- **DOCUMENT SEGMENT**:
--

Tim_Ellison at uk.ibm.com
Mon Feb 16 17:21:23 UTC 2015
Tim Boudreau <niftiness at gmail.com> wrote on 16/02/2015 06:12:18:
> As I wrote in my reply to David, I think resources (in the traditional
> ClassLoader::getResource sense) should be treated as being strictly
> internal to modules. If a module needs to make the information in one
> of its resources available to other modules then it should do so via a
> properly-exported class, or a service provider. Just because JAR files
> are miniature filesystems which anybody can dissect doesn't mean that we
> need to conceive of Java modules in the same way.
> There's a common case that I'd like to understand how you solve
> without at least META-INF or its equivalent visible to other
> modules: It's fairly common to see applications that dynamically
> compose things they find on the classpath. Spring and a few other
> things accomplish this through classpath-scanning, which is a fairly
> horrible pattern (you can wind up visiting every class on the
> classpath, or a large subset, just to look for a runtime annotation
> that is not there for the vast majority).

--

- **PROVIDED RECORDS**:
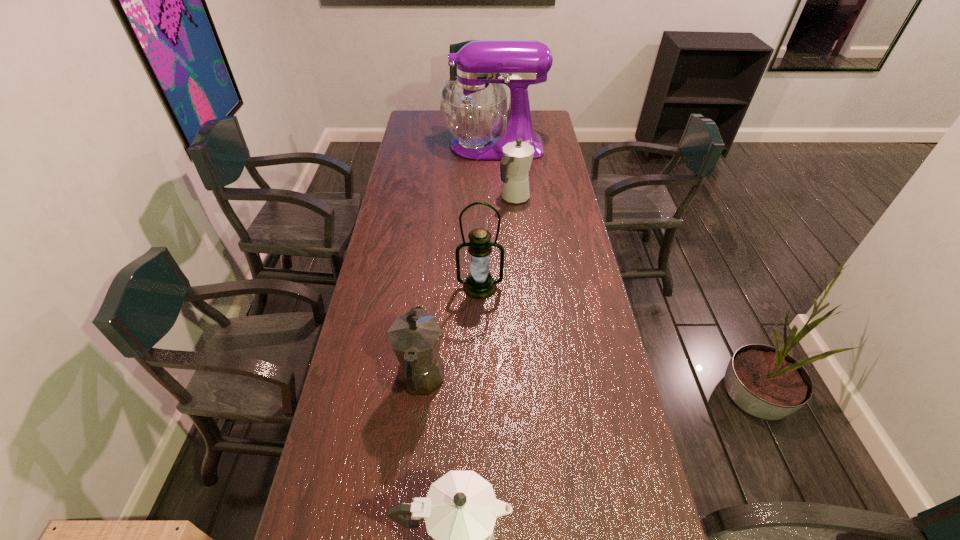
Where is `vacant space that is in between the second tallest object and the farthest object`? Image resolution: width=960 pixels, height=540 pixels. vacant space that is in between the second tallest object and the farthest object is located at coordinates (487, 217).

At what (x,y) coordinates should I click in order to perform the action: click on empty location between the lantern and the fourth farthest object. Please return your answer as a coordinate pair (x, y). Looking at the image, I should click on (450, 333).

Identify the location of free area in between the second farthest coffeepot and the fourth shortest object. The width and height of the screenshot is (960, 540). (450, 333).

At what (x,y) coordinates should I click in order to perform the action: click on vacant region between the third farthest object and the second nearest object. Please return your answer as a coordinate pair (x, y). The width and height of the screenshot is (960, 540). Looking at the image, I should click on (450, 333).

Where is `vacant area that lies between the second farthest coffeepot and the fourth shortest object`? The image size is (960, 540). vacant area that lies between the second farthest coffeepot and the fourth shortest object is located at coordinates (450, 333).

Find the location of a particular element. Image resolution: width=960 pixels, height=540 pixels. free space between the farthest object and the third nearest object is located at coordinates (487, 217).

Identify the location of empty space that is in between the tallest object and the third nearest object. This screenshot has width=960, height=540. (487, 217).

At what (x,y) coordinates should I click in order to perform the action: click on object that ranks as the fourth closest to the second nearest coffeepot. Please return your answer as a coordinate pair (x, y). The width and height of the screenshot is (960, 540). Looking at the image, I should click on (473, 107).

Where is `object that is the fourth closest to the mixer`? The width and height of the screenshot is (960, 540). object that is the fourth closest to the mixer is located at coordinates (460, 510).

Point out which coffeepot is positioned as the nearest to the farthest coffeepot. Please provide its 2D coordinates. Your answer should be formatted as a tuple, i.e. [(x, y)], where the tuple contains the x and y coordinates of a point satisfying the conditions above.

[(415, 337)]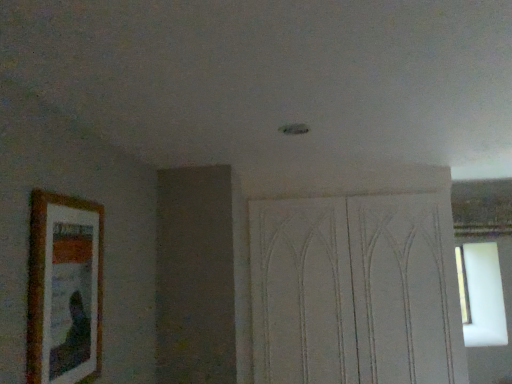
Question: From the image's perspective, is white textured screen door at center above wooden picture frame at left?

Choices:
 (A) yes
 (B) no

Answer: (B)

Question: Does white textured screen door at center have a lesser height compared to wooden picture frame at left?

Choices:
 (A) no
 (B) yes

Answer: (A)

Question: Does white textured screen door at center have a smaller size compared to wooden picture frame at left?

Choices:
 (A) yes
 (B) no

Answer: (B)

Question: Are white textured screen door at center and wooden picture frame at left beside each other?

Choices:
 (A) yes
 (B) no

Answer: (B)

Question: Is white textured screen door at center oriented towards wooden picture frame at left?

Choices:
 (A) no
 (B) yes

Answer: (B)

Question: From a real-world perspective, is white textured screen door at center located beneath wooden picture frame at left?

Choices:
 (A) no
 (B) yes

Answer: (B)

Question: From the image's perspective, is wooden picture frame at left located above white textured screen door at center?

Choices:
 (A) no
 (B) yes

Answer: (B)

Question: Does wooden picture frame at left touch white textured screen door at center?

Choices:
 (A) no
 (B) yes

Answer: (A)

Question: From the image's perspective, is wooden picture frame at left located beneath white textured screen door at center?

Choices:
 (A) yes
 (B) no

Answer: (B)

Question: Is wooden picture frame at left positioned before white textured screen door at center?

Choices:
 (A) yes
 (B) no

Answer: (A)

Question: From a real-world perspective, is wooden picture frame at left located beneath white textured screen door at center?

Choices:
 (A) no
 (B) yes

Answer: (A)

Question: Can you confirm if wooden picture frame at left is taller than white textured screen door at center?

Choices:
 (A) yes
 (B) no

Answer: (B)

Question: From the image's perspective, relative to wooden picture frame at left, is white textured screen door at center above or below?

Choices:
 (A) above
 (B) below

Answer: (B)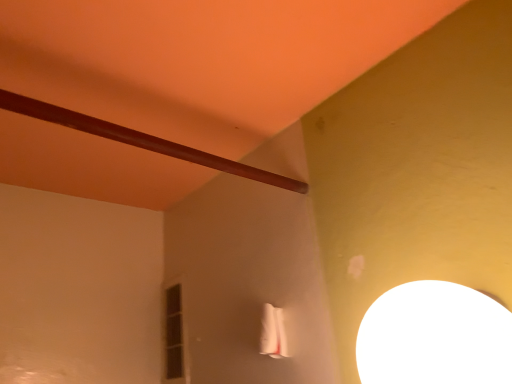
Question: From their relative heights in the image, would you say white glossy lampshade at upper right is taller or shorter than matte glass window at center left?

Choices:
 (A) short
 (B) tall

Answer: (A)

Question: Is point (440, 359) closer or farther from the camera than point (172, 309)?

Choices:
 (A) closer
 (B) farther

Answer: (A)

Question: Estimate the real-world distances between objects in this image. Which object is farther from the white glossy lampshade at upper right?

Choices:
 (A) brown polished wood beam at upper left
 (B) matte glass window at center left

Answer: (B)

Question: Which object is the closest to the matte glass window at center left?

Choices:
 (A) white glossy lampshade at upper right
 (B) brown polished wood beam at upper left

Answer: (B)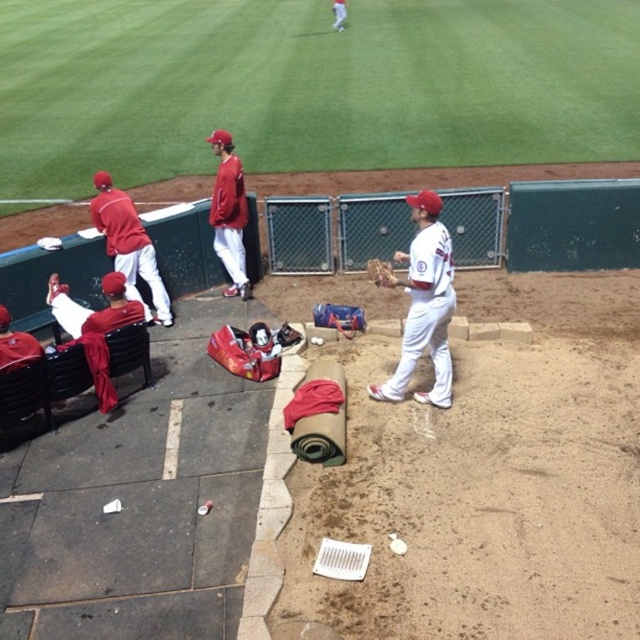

--

Copy out the full mailing-list message above about module resources and classpath scanning, word for word.

- **SOLUTION BELOW**:
Tim_Ellison at uk.ibm.com
Mon Feb 16 17:21:23 UTC 2015
Tim Boudreau <niftiness at gmail.com> wrote on 16/02/2015 06:12:18:
> As I wrote in my reply to David, I think resources (in the traditional
> ClassLoader::getResource sense) should be treated as being strictly
> internal to modules. If a module needs to make the information in one
> of its resources available to other modules then it should do so via a
> properly-exported class, or a service provider. Just because JAR files
> are miniature filesystems which anybody can dissect doesn't mean that we
> need to conceive of Java modules in the same way.
> There's a common case that I'd like to understand how you solve
> without at least META-INF or its equivalent visible to other
> modules: It's fairly common to see applications that dynamically
> compose things they find on the classpath. Spring and a few other
> things accomplish this through classpath-scanning, which is a fairly
> horrible pattern (you can wind up visiting every class on the
> classpath, or a large subset, just to look for a runtime annotation
> that is not there for the vast majority).